What is this “shroud” and “sheet” that covers human consciousness? It must have something to do with the “tears” and “disgrace” that the poet dreams will one day be wiped away by God.  And this? What’s at the root of this heavy anguish?

The answer is clear: death – or better, the fear of death.

Considered by itself, death is simply an end, the period at the end of our life’s sentence. Despite all the claims, no one knows for sure what’s after death. Clearly, the body that dies succumbs to decay and decomposes into inorganic compounds – the “dust to dust” of the old graveside eulogies.

The popular confidence in something, classically called the soul or “the real me,” that survives the body is actually quite recent in the history of religious belief. By far the most ancient and widely held notion is that when your time is up, you’re done. The personal ego that spent a lifetime (however short or long) managing an identity, collecting and casting aside the things of this world, and chasing all the while after an elusive happiness (or maybe running like hell) – that gig is up when you die.

When thinking human beings consider the prospect of mortality – and more specifically the certainty of their own death – a peculiar distress can come over the mind. Further reflection reveals that this life is characterized by pain, loss, and endings, along with the anguish these can provoke. The Buddha called this “dukha”: Life is suffering.

                                                                                              

What do humans do with this creeping realization of their approaching end? They busy themselves with other things. Countless distractions are instantly available to take your mind of the depressing thought. It can be therapeutic to throw your focus into something else – sometimes the more petty and trivial, the better.

Some people try to numb the distress with intoxicants. For as long as the cloud persists and the muscles are relaxed, the matter is as good as forgotten.
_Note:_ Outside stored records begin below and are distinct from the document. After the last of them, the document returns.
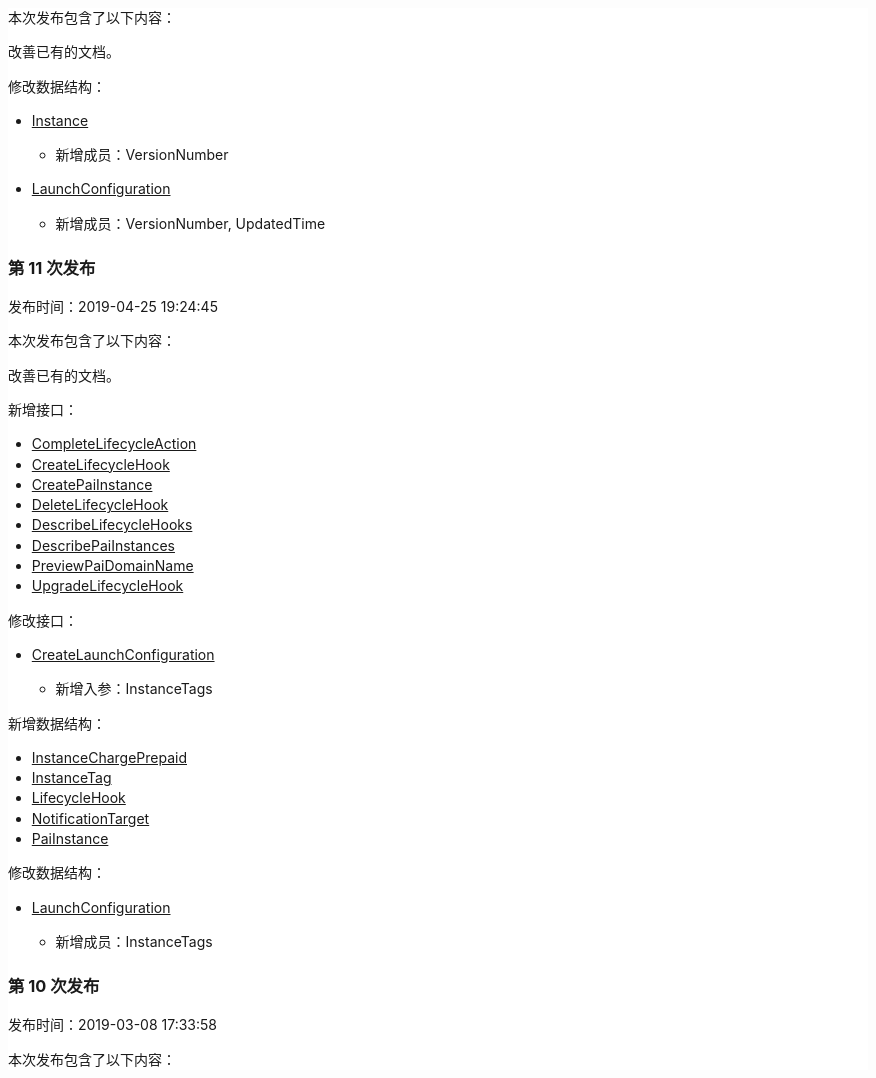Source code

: 本次发布包含了以下内容：

改善已有的文档。

修改数据结构：

* [Instance](https://cloud.tencent.com/document/api/377/20453#Instance)

	* 新增成员：VersionNumber

* [LaunchConfiguration](https://cloud.tencent.com/document/api/377/20453#LaunchConfiguration)

	* 新增成员：VersionNumber, UpdatedTime


### 第 11 次发布

发布时间：2019-04-25 19:24:45

本次发布包含了以下内容：

改善已有的文档。

新增接口：

* [CompleteLifecycleAction](https://cloud.tencent.com/document/api/377/34455)
* [CreateLifecycleHook](https://cloud.tencent.com/document/api/377/34454)
* [CreatePaiInstance](https://cloud.tencent.com/document/api/377/34459)
* [DeleteLifecycleHook](https://cloud.tencent.com/document/api/377/34453)
* [DescribeLifecycleHooks](https://cloud.tencent.com/document/api/377/34452)
* [DescribePaiInstances](https://cloud.tencent.com/document/api/377/34458)
* [PreviewPaiDomainName](https://cloud.tencent.com/document/api/377/34457)
* [UpgradeLifecycleHook](https://cloud.tencent.com/document/api/377/34451)

修改接口：

* [CreateLaunchConfiguration](https://cloud.tencent.com/document/api/377/20447)

	* 新增入参：InstanceTags


新增数据结构：

* [InstanceChargePrepaid](https://cloud.tencent.com/document/api/377/20453#InstanceChargePrepaid)
* [InstanceTag](https://cloud.tencent.com/document/api/377/20453#InstanceTag)
* [LifecycleHook](https://cloud.tencent.com/document/api/377/20453#LifecycleHook)
* [NotificationTarget](https://cloud.tencent.com/document/api/377/20453#NotificationTarget)
* [PaiInstance](https://cloud.tencent.com/document/api/377/20453#PaiInstance)

修改数据结构：

* [LaunchConfiguration](https://cloud.tencent.com/document/api/377/20453#LaunchConfiguration)

	* 新增成员：InstanceTags


### 第 10 次发布

发布时间：2019-03-08 17:33:58

本次发布包含了以下内容：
But then, after the headache, it’s back.

Religion has done its part, with the invention of an immortal soul – “the real me” – that simply skips like a rock on a pond, from this life to the next. Or, according to Oriental theory, across many lives. In this case, the dark punctuation of death is but the briefest transition – the proverbial “blink of an eye.”
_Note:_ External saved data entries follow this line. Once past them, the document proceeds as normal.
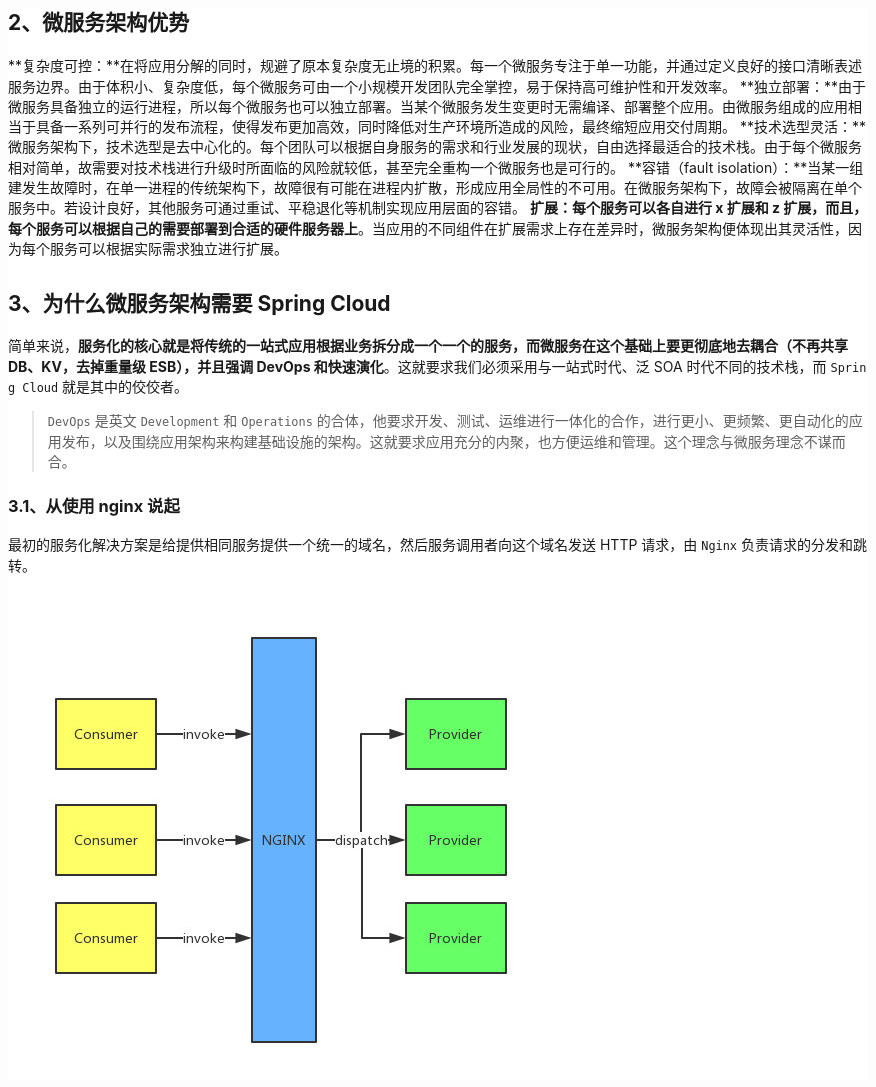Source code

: ## 2、微服务架构优势

**复杂度可控：**在将应用分解的同时，规避了原本复杂度无止境的积累。每一个微服务专注于单一功能，并通过定义良好的接口清晰表述服务边界。由于体积小、复杂度低，每个微服务可由一个小规模开发团队完全掌控，易于保持高可维护性和开发效率。
**独立部署：**由于微服务具备独立的运行进程，所以每个微服务也可以独立部署。当某个微服务发生变更时无需编译、部署整个应用。由微服务组成的应用相当于具备一系列可并行的发布流程，使得发布更加高效，同时降低对生产环境所造成的风险，最终缩短应用交付周期。
**技术选型灵活：**微服务架构下，技术选型是去中心化的。每个团队可以根据自身服务的需求和行业发展的现状，自由选择最适合的技术栈。由于每个微服务相对简单，故需要对技术栈进行升级时所面临的风险就较低，甚至完全重构一个微服务也是可行的。
**容错（fault isolation）：**当某一组建发生故障时，在单一进程的传统架构下，故障很有可能在进程内扩散，形成应用全局性的不可用。在微服务架构下，故障会被隔离在单个服务中。若设计良好，其他服务可通过重试、平稳退化等机制实现应用层面的容错。
**扩展：**每个服务**可以各自进行 x 扩展和 z 扩展，而且，每个服务可以根据自己的需要部署到合适的硬件服务器上**。当应用的不同组件在扩展需求上存在差异时，微服务架构便体现出其灵活性，因为每个服务可以根据实际需求独立进行扩展。

## 3、为什么微服务架构需要 Spring Cloud

简单来说，**服务化的核心就是将传统的一站式应用根据业务拆分成一个一个的服务，而微服务在这个基础上要更彻底地去耦合（不再共享 DB、KV，去掉重量级 ESB），并且强调 DevOps 和快速演化**。这就要求我们必须采用与一站式时代、泛 SOA 时代不同的技术栈，而 `Spring Cloud` 就是其中的佼佼者。

> `DevOps` 是英文 `Development` 和 `Operations` 的合体，他要求开发、测试、运维进行一体化的合作，进行更小、更频繁、更自动化的应用发布，以及围绕应用架构来构建基础设施的架构。这就要求应用充分的内聚，也方便运维和管理。这个理念与微服务理念不谋而合。

### 3.1、从使用 nginx 说起

最初的服务化解决方案是给提供相同服务提供一个统一的域名，然后服务调用者向这个域名发送 HTTP 请求，由 `Nginx` 负责请求的分发和跳转。

![img](.\img\006tNc79ly1fqc316du2nj30eq0dgdfx.jpg)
Critics have exposed the liabilities of such an eye-blink philosophy, noting how the minimization of death translates for so many into a disregard for the genuine (and passing) preciousness of life. In their hope and anticipation of a better life to come, they let this one slip by. If this one is particularly miserable, then such hope for the by-and-by can help you hang on till the end.

But here’s the point. Whether you are futzing around with meaningless distractions, finding solace in a drug, or pinning your focus on a paradise beyond, you are living (but not quite) under the shroud of a dangerous delusion.

While it’s not necessary to fixate on the real limits and final end of your mortality, living your life in full acknowledgement of this fact can be one of the most clarifying and liberating certainties there is.

Suddenly this moment, the one you were just about to dismiss and forget, is full of mystery and beauty. When this realization dawns on you, mark the day, for it is a day of resurrection. Fear is wiped away and you are finally truly alive.